The measure will also require the vice-president and Bolivia's nine state governors to face the voters, a crucial test for the government and the opposition in a polarised country.
The recall referendum requires the political leaders to win more votes as well as a greater percentage of support than they did in the 2005 general election. Failure to do so will oblige them to run again in a new election.
Morales, the country's first indigenous president, first came to power with 53.7% of the vote, which by Bolivian standards is a huge landslide.
He used the victory to champion the country's long-excluded indigenous majority, based in the western highlands. The former llama herder promoted socialist policies and forged links with Venezuela's president, Hugo Chávez.

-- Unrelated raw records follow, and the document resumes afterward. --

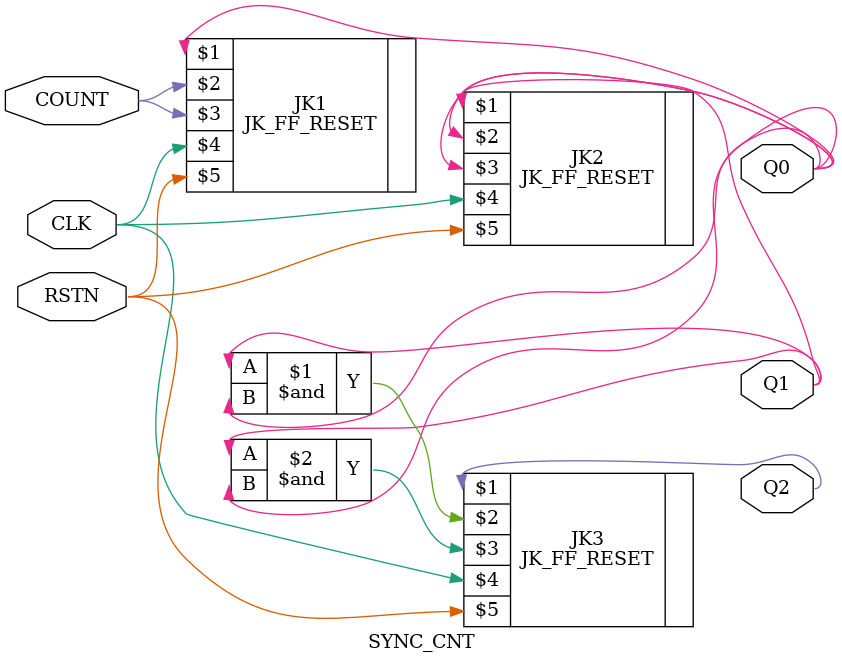
<source format=v>
module SYNC_CNT(COUNT,RSTN, CLK, Q0, Q1, Q2);
	input RSTN, CLK, COUNT;
	output Q0, Q1, Q2;

	JK_FF_RESET JK1(Q0,COUNT,COUNT,CLK,RSTN);
	JK_FF_RESET JK2(Q1,Q0,Q0,CLK,RSTN);
	JK_FF_RESET JK3(Q2,(Q1&Q0),(Q1&Q0),CLK,RSTN);

endmodule
		
</source>
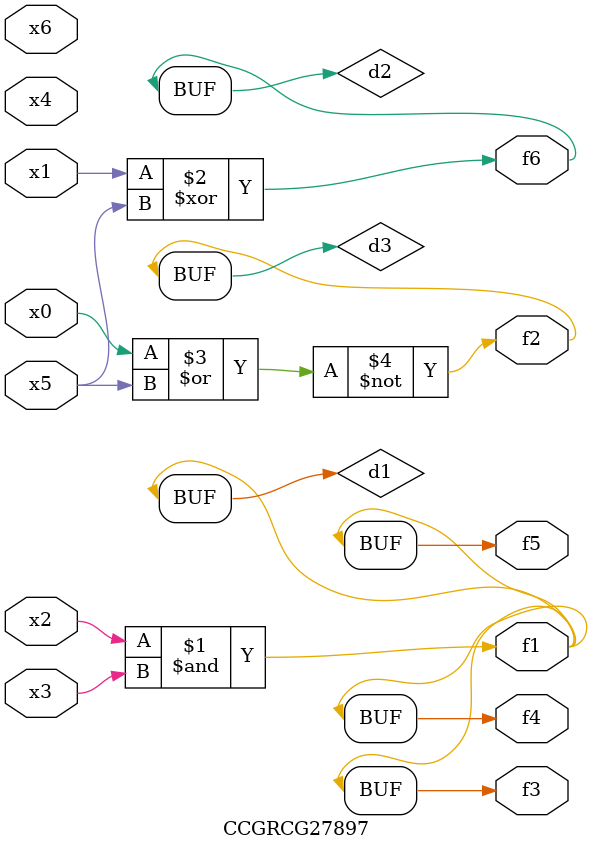
<source format=v>
module CCGRCG27897(
	input x0, x1, x2, x3, x4, x5, x6,
	output f1, f2, f3, f4, f5, f6
);

	wire d1, d2, d3;

	and (d1, x2, x3);
	xor (d2, x1, x5);
	nor (d3, x0, x5);
	assign f1 = d1;
	assign f2 = d3;
	assign f3 = d1;
	assign f4 = d1;
	assign f5 = d1;
	assign f6 = d2;
endmodule

</source>
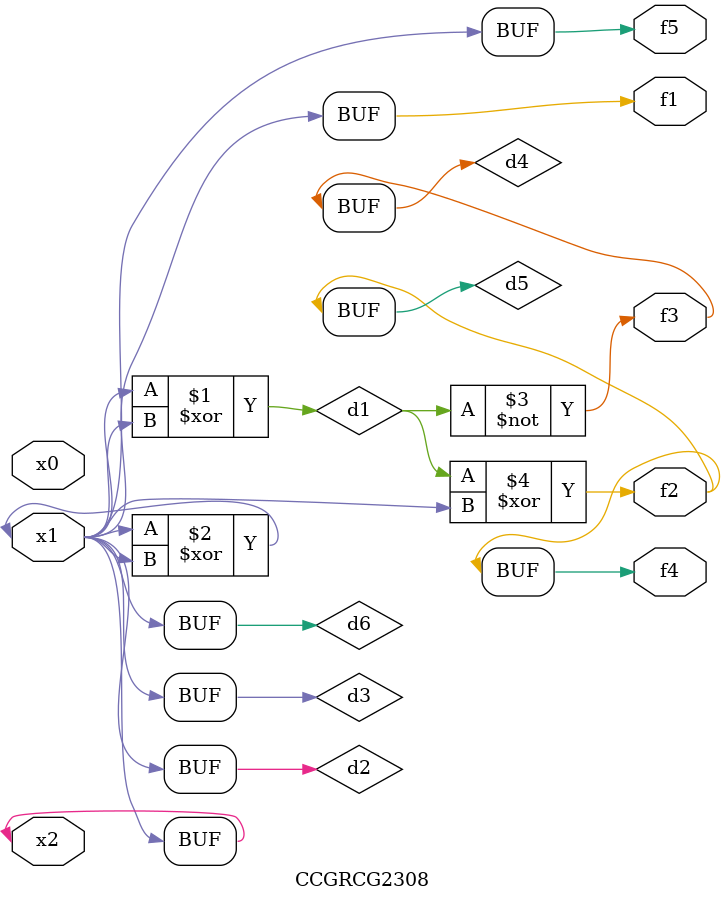
<source format=v>
module CCGRCG2308(
	input x0, x1, x2,
	output f1, f2, f3, f4, f5
);

	wire d1, d2, d3, d4, d5, d6;

	xor (d1, x1, x2);
	buf (d2, x1, x2);
	xor (d3, x1, x2);
	nor (d4, d1);
	xor (d5, d1, d2);
	buf (d6, d2, d3);
	assign f1 = d6;
	assign f2 = d5;
	assign f3 = d4;
	assign f4 = d5;
	assign f5 = d6;
endmodule

</source>
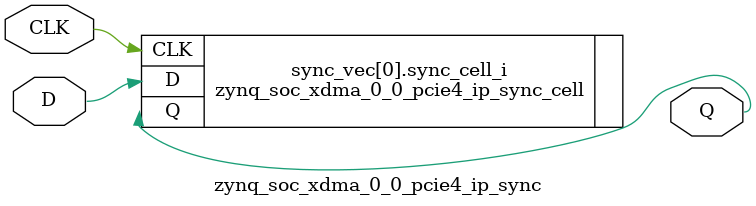
<source format=v>

`timescale 1ps / 1ps

(* DowngradeIPIdentifiedWarnings = "yes" *)
module zynq_soc_xdma_0_0_pcie4_ip_sync #
(
    parameter integer WIDTH = 1, 
    parameter integer STAGE = 3
)
(
    //-------------------------------------------------------------------------- 
    //  Input Ports
    //-------------------------------------------------------------------------- 
    input                               CLK,
    input       [WIDTH-1:0]             D,
    
    //-------------------------------------------------------------------------- 
    //  Output Ports
    //-------------------------------------------------------------------------- 
    output      [WIDTH-1:0]             Q
);                                                        



//--------------------------------------------------------------------------------------------------
//  Generate Synchronizer - Begin
//--------------------------------------------------------------------------------------------------
genvar i;

generate for (i=0; i<WIDTH; i=i+1) 

    begin : sync_vec

    //----------------------------------------------------------------------
    //  Synchronizer
    //----------------------------------------------------------------------
    zynq_soc_xdma_0_0_pcie4_ip_sync_cell #
    (
        .STAGE                          (STAGE)
    )    
    sync_cell_i
    (
        //------------------------------------------------------------------
        //  Input Ports
        //------------------------------------------------------------------
        .CLK                            (CLK),
        .D                              (D[i]),

        //------------------------------------------------------------------
        //  Output Ports
        //------------------------------------------------------------------
        .Q                              (Q[i])
    );
 
    end   
      
endgenerate 
//--------------------------------------------------------------------------------------------------
//  Generate - End
//--------------------------------------------------------------------------------------------------



endmodule

</source>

Opinion polls put Morales's popularity at around 50%, suggesting he has a good chance of winning a referendum and regaining the political initiative. He may also be able to pick off some opposition governors.
The president proposed a referendum last December and won the approval of parliament's lower house. The proposal stalled in the opposition-controlled senate until Thursday, when it was unexpectedly revived and then approved. The opposition appeared to calculate that two years of deadlock had weakened its once-mighty foe.
Morales embraced the challenge and said he would sign the measure the moment it reached his desk. The state governors did not immediately respond, but most had previously said they would also accept the challenge.
A recall referendum in Venezuela in 2004 threatened to unseat Chávez, but the socialist leader went on to win handsomely and emerge more powerful than before.